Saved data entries
────────────────

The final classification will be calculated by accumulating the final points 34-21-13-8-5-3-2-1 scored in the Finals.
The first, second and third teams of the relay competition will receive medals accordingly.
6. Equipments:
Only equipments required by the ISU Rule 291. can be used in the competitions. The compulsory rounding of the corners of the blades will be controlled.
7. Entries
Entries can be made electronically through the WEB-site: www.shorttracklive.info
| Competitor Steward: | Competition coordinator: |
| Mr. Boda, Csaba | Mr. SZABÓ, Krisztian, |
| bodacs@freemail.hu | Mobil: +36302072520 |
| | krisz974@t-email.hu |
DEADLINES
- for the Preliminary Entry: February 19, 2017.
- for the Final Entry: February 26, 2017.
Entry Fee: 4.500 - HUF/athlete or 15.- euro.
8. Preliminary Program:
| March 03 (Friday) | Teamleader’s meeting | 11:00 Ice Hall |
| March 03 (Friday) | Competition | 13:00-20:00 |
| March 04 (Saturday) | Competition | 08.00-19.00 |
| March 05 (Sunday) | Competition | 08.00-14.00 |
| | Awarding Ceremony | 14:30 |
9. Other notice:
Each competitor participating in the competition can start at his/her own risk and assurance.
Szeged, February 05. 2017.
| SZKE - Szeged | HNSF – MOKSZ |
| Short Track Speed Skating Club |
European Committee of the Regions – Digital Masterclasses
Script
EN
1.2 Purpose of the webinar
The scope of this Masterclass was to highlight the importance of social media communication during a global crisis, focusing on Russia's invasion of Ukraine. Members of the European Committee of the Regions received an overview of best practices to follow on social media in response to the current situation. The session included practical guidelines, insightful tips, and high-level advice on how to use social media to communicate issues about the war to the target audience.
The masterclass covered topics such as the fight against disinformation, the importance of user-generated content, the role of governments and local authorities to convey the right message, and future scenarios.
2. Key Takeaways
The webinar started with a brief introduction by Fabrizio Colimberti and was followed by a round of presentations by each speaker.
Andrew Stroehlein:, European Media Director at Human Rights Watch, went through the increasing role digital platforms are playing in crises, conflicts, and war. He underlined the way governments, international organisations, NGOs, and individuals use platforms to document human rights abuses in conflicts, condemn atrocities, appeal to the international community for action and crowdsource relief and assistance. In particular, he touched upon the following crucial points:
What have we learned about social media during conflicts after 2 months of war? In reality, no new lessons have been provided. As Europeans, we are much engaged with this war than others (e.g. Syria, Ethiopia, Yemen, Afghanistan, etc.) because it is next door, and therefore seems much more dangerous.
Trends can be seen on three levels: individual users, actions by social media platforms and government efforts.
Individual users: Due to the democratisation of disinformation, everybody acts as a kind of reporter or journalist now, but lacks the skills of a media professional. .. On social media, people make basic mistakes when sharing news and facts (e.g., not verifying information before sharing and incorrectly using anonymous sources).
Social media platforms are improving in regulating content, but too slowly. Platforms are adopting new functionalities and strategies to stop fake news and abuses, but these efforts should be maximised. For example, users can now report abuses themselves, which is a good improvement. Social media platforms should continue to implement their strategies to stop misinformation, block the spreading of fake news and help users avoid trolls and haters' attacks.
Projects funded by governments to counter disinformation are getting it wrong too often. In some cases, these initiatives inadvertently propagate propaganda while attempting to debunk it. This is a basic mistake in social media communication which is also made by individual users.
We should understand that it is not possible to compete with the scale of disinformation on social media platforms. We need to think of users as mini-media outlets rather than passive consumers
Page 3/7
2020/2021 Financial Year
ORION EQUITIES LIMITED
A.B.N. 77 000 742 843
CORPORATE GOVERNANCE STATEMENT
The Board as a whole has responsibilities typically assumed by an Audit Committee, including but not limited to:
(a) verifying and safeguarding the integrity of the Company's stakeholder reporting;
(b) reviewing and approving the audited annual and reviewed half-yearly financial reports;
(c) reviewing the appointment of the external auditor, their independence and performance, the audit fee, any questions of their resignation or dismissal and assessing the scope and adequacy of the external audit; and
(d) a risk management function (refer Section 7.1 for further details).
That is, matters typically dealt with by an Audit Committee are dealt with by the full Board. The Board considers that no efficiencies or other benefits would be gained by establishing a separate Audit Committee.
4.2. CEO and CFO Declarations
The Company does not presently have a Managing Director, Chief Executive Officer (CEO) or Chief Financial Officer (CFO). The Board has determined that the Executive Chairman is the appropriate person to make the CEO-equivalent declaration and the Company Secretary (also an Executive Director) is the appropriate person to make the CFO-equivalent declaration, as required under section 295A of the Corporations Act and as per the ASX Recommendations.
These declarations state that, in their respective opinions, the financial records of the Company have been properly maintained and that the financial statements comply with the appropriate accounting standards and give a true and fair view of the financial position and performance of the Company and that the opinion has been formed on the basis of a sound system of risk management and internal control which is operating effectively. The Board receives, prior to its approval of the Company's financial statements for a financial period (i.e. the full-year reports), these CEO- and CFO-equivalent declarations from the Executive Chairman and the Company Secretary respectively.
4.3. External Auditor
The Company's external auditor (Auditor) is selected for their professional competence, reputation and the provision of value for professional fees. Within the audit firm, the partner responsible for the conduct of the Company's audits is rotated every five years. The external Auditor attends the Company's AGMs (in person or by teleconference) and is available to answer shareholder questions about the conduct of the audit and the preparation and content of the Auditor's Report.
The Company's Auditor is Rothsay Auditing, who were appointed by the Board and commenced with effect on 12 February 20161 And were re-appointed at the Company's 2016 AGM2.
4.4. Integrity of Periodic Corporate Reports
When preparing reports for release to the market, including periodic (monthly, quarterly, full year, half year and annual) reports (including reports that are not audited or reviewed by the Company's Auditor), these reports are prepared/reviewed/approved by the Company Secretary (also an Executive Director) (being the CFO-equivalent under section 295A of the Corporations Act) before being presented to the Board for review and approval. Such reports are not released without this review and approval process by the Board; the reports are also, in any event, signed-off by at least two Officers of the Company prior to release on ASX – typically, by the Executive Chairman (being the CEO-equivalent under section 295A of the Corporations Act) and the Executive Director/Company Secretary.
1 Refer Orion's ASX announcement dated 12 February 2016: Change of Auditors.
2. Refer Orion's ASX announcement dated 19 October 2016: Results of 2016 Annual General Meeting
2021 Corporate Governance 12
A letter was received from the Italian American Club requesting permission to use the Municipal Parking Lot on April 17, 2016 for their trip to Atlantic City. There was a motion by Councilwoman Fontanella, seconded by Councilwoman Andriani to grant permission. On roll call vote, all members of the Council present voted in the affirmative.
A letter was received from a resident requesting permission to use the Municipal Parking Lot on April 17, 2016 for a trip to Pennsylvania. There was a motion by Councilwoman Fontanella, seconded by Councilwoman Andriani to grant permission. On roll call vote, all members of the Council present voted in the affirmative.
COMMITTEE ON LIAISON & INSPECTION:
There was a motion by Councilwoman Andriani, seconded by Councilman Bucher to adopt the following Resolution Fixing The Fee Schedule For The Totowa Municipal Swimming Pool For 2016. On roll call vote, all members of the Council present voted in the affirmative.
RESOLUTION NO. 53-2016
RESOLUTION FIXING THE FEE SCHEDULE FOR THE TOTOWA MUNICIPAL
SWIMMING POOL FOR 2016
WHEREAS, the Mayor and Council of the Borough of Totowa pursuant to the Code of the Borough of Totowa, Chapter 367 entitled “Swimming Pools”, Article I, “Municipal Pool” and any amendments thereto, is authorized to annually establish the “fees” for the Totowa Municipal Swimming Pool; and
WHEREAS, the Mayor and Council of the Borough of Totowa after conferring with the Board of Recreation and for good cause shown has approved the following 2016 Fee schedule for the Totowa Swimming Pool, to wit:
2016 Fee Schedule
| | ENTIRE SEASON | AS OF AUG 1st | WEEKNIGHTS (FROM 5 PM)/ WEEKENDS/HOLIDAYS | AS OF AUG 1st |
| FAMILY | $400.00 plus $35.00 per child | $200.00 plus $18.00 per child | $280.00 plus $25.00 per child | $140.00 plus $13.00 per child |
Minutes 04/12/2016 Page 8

────────────────

▶ [WHAT YOU ARE ASKED TO DO]:
List all lines from the entries that include the word "Friday".

▶ [RESPONSE FOR THIS EXERCISE]:
| March 03 (Friday) | Teamleader’s meeting | 11:00 Ice Hall |
| March 03 (Friday) | Competition | 13:00-20:00 |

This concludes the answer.